- Exercise requirements -
- a) In the architecture text, what does it say is as lovely as the forest?
- b) Rewrite the architecture text from "Lobby of 60" up to and including "jolt of gratification.", swapping "banister" for "railing".
- c) Carry the architecture text forward from its last sentence.

Lobby of 60 Wall Street Photo: Sean Pavone/Alamy Stock Photo

All this fear of flamboyance has left too many architects out of shape and lazy about how they link up small details with big decisions, the scale of the hand with that of the city. Nature is thorough about beauty, whether you’re looking at it through an electron microscope or from a galactic observatory; the leaf is as lovely as the forest. Architecture at its most nourishing likewise engages the body and mind at either end of the size spectrum. You grasp a banister, brush a wall, nod to a statue, climb a stair, look up at a distant spire, and each point, at every scale, offers a jolt of gratification.

- Data records -
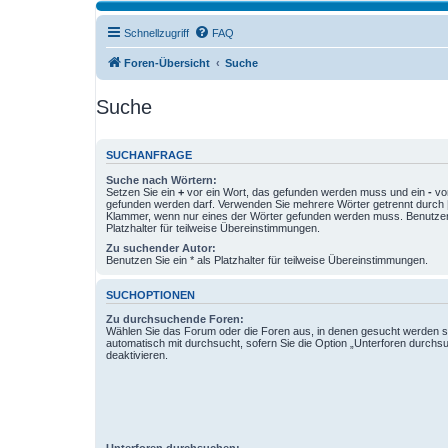
Schnellzugriff
FAQ
Foren-Übersicht
Suche
Suche
SUCHANFRAGE
Suche nach Wörtern:
Setzen Sie ein
+
vor ein Wort, das gefunden werden muss und ein
-
vor
gefunden werden darf. Verwenden Sie mehrere Wörter getrennt durch
Klammer, wenn nur eines der Wörter gefunden werden muss. Benutzen 
Platzhalter für teilweise Übereinstimmungen.
Zu suchender Autor:
Benutzen Sie ein * als Platzhalter für teilweise Übereinstimmungen.
SUCHOPTIONEN
Zu durchsuchende Foren:
Wählen Sie das Forum oder die Foren aus, in denen gesucht werden so
automatisch mit durchsucht, sofern Sie die Option „Unterforen durchs
deaktivieren.
Unterforen durchsuchen:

- Responses per task -
- a) The leaf.

- b)
Lobby of 60 Wall Street Photo: Sean Pavone/Alamy Stock Photo

All this fear of flamboyance has left too many architects out of shape and lazy about how they link up small details with big decisions, the scale of the hand with that of the city. Nature is thorough about beauty, whether you’re looking at it through an electron microscope or from a galactic observatory; the leaf is as lovely as the forest. Architecture at its most nourishing likewise engages the body and mind at either end of the size spectrum. You grasp a railing, brush a wall, nod to a statue, climb a stair, look up at a distant spire, and each point, at every scale, offers a jolt of gratification.

- c)
Until the 20th century, it was easy to grasp how nature’s continuity applied to architecture. Few buildings rose higher than a tall tree, and even residents of the largest cities lived within an hour’s walk of the countryside. Today’s biggish buildings are mountainous; even run-of-the-mill towers compete with the hoodoos at Bryce Canyon. It’s hard to protect delicacy when you’re forming a colossus. Maybe that’s why the flourishes that do show up in contemporary buildings so often seem tentative or out of place. At the Goliath-like midtown skyscraper One Vanderbilt, Kohn Pedersen Fox has tried breaking down the slablike surface of the lobby wall with an array of suspended bronze ingots. That installation bears little relation to any other element of the building; it’s just there, glittering vainly, representing nothing but the cost of its fabrication.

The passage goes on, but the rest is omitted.